##### PASSAGE PROVIDED

TEA Accountability Ratings: Managing What We Don’t Measure
Author: Veronica Garcia
Executive Director, Houstonians for Great Public Schools
On August 12th, a Travis County Judge blocked the Texas Education Agency (TEA) from releasing the results of their 2024 Accountability Ratings. According to the Texas Tribune, “Families have had five years without a complete set of school ratings. Texas schools and districts did not get ratings in 2020 or 2021 because of the COVID-19 pandemic. And in 2022, struggling schools set to get a D or an F got extra relief: Senate Bill 1365 directed TEA to forgo official ratings for those schools, sparing them from any sanctions and giving them time to respond to the effects of the COVID-19 pandemic.” Unfortunately, accountability ratings will be shelved once again while tied up in litigation, leaving parents without answers on the performance of their kids and school campuses.
As a community we cannot measure gains in our school districts without a robust and transparent measurement system. Nor can we identify those schools and students struggling the most to know where to target much needed resources. These results are a critical piece of maintaining public transparency and accountability in our school districts and ensuring our kids are served well.
Further, in the case of Houston ISD, continued improvement is an important benchmark to ending the state’s intervention and returning to elected leaders who can make decisions and guide the future path of HISD.
The TEA ratings might be an imperfect system – but we cannot let perfect become the enemy of good. Measuring school quality through the state’s rating system provides an important picture of education in Texas. We do our children a disservice when we delay the release of these metrics, hindering progress and the goal of strengthening every school across the state.

##########

TASK INSTRUCTIONS:
[1] Does each statement below agree with the article on TEA accountability ratings? Answer yes or no, quoting the words from the article that decide it.
(a) Texas schools and districts received no ratings in 2020 or 2021 because of the COVID-19 pandemic.
(b) A federal judge blocked the release of the 2024 Accountability Ratings.
(c) Senate Bill 1365 directed TEA to forgo official ratings in 2022 for schools set to get a D or an F.
[2] Answer these questions from the article on TEA accountability ratings:
(a) On what date was the TEA blocked from releasing its 2024 ratings?
(b) Of what organization is the author the Executive Director?
(c) In the case of Houston ISD, continued improvement is a benchmark toward ending what?

##### SUPPLIED RECORDS

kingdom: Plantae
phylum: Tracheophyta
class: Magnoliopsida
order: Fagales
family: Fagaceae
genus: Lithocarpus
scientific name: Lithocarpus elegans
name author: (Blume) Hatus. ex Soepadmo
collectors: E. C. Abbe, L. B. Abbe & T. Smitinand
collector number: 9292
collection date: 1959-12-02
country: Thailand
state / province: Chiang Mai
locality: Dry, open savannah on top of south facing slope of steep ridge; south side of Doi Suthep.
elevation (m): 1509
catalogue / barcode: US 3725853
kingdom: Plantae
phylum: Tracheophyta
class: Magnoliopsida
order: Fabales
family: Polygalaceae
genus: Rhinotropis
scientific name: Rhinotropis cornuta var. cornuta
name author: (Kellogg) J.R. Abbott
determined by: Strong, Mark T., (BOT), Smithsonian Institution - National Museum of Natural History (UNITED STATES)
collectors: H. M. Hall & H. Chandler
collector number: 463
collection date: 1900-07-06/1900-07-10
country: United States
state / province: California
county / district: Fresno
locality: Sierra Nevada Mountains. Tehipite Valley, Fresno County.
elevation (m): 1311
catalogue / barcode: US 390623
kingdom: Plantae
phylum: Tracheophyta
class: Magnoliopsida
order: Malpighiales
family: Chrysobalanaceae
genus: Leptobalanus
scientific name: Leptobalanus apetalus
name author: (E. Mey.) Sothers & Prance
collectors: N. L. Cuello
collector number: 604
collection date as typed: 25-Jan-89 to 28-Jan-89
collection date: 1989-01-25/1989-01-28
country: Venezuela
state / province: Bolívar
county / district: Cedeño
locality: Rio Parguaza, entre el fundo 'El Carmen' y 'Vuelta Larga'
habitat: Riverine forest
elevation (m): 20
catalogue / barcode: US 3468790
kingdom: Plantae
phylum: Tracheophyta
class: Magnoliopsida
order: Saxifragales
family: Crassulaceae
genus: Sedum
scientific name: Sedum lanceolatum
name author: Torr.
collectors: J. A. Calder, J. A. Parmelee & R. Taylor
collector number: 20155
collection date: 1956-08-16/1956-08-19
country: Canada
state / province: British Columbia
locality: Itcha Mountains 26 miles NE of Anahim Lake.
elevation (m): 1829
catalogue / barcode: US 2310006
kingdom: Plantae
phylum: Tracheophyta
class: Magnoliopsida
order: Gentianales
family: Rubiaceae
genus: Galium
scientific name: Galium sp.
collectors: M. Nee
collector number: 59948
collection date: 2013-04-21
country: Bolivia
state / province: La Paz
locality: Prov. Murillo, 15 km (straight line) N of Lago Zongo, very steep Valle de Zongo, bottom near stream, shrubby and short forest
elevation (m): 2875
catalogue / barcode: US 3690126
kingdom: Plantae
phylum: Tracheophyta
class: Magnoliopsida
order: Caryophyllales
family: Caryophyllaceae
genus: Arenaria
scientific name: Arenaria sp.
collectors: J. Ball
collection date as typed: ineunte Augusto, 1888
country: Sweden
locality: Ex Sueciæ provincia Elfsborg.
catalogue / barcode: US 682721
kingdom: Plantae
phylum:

##########

RESPONSES TO THE EXERCISE:
[1]
(a) Yes: "Texas schools and districts did not get ratings in 2020 or 2021 because of the COVID-19 pandemic."
(b) No: "a Travis County Judge blocked the Texas Education Agency (TEA) from releasing the results of their 2024 Accountability Ratings."
(c) Yes: "in 2022, struggling schools set to get a D or an F got extra relief: Senate Bill 1365 directed TEA to forgo official ratings for those schools"

[2]
(a) August 12th
(b) Houstonians for Great Public Schools
(c) The state's intervention